Monday, November 29, 2010

NY Fed Ct Dismisses RESPA Challenge to Division of Title Insurance Premiums b/t Title Insurer and Title Agent

The United States District Court for the Eastern District of New York recently dismissed putative class claims asserting violations of the federal Real Estate Settlement Procedures Act ("RESPA") relating to allegations of prohibited kickbacks to and illegal fee splitting by title insurers with title agents, as barred under RESPA and under the "filed-rate doctrine."


This case began as a putative class action with Gerry Galiano as the named plaintiff, which in turn emerged out of another class action that named many of the same defendants. The plaintiff alleged that various title insurance defendants, including the Title Insurance Rate Service Association, Inc. ("TIRSA"), injured the plaintiff by setting title insurance rates that included both agency commissions -- which the plaintiff characterized as "prohibited fees, kickbacks or other things of value" -- as well as insurance risk costs, or that the division of the title insurance fee into agency commission and risk premium was a prohibited "fee splitting 'other than for services actually performed.'"

The court noted that RESPA was enacted to safeguard home buyers from abusive practices resulting in in "unnecessarily high settlement charges." However, the court also noted that Congress did not intend to empower the federal courts to serve as "roving equity tribunals" governing real estate closings.

As you may recall, Sections 8(a) and 8(b) of RESPA prohibit the giving or receiving of referral fees, kickbacks, or any other "thing of value" in exchange for the referral of real estate settlement service business involving a federally regulated mortgage loan. However, Section 8(c) of RESPA includes a "safe-harbor" provision allowing "bona fide" fees for services actually rendered.

The Court held that the plaintiff conceded the defendants performed actual services, and this admission is "fatal" to his RESPA claim. Because the services at issue, such as performing title searches and examinations, are "essential" services when insuring title, they are "bona fide" as required under RESPA. The Court noted that, given this fact, the plaintiff was in essence contesting the amounts paid for title insurance services, and that RESPA is not intended to be a "price-control statute." The Court further held that the defendants only shared fees with third parties when those parties performed essential services, and this does not constitute an improper "split charge for which no service was performed."

In addition, the District Court held that the "filed-rate doctrine" would also bar the plaintiff's RESPA claim. This doctrine states that "rates filed with a regulatory agency, such as the title-insurance rates at issue are "per se reasonable and unassailable in judicial proceedings." These rates were filed by the title insurance defendants with the New York Insurance Department. As you may recall, the filed-rate doctrine prevents courts from substituting their judgment for that of a regulatory agency applying expertise to the area in question. The doctrine also prevents price discrimination among consumers, as non-suing consumers would be at a disadvantage to those who were awarded lower rates via a lawsuit.

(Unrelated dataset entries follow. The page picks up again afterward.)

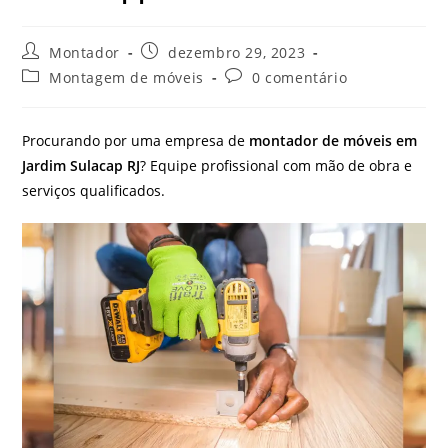
Autor
Post
Montador
dezembro 29, 2023
do
publicado:
Categoria
Comentários
Montagem de móveis
0 comentário
post:
do
do
post:
post:
Procurando por uma empresa de
montador de móveis em
Jardim Sulacap RJ
? Equipe profissional com mão de obra e
serviços qualificados.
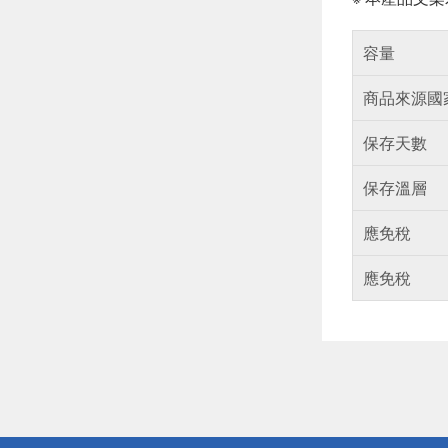
容量
商品來源國
保存天數
保存溫層
應免稅
應免稅
偏遠地區配
詐騙網頁！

Finally, the Court observed that there is no fraud exception to the filed-rate doctrine, as such an exception would simply be involving the courts in deciding what constitutes a "reasonable rate." The Court also noted that the Second Circuit has "not yet spoken" on the applicability of the filed-rate doctrine to RESPA "kickback claims," and the lower court was thus not bound by a "specific line of reasoning." The District Court held that because the kickback allegations had been rejected, as actual services were performed, the payments in question could not be "illegal kickbacks" that would preclude application of the filed-rate doctrine.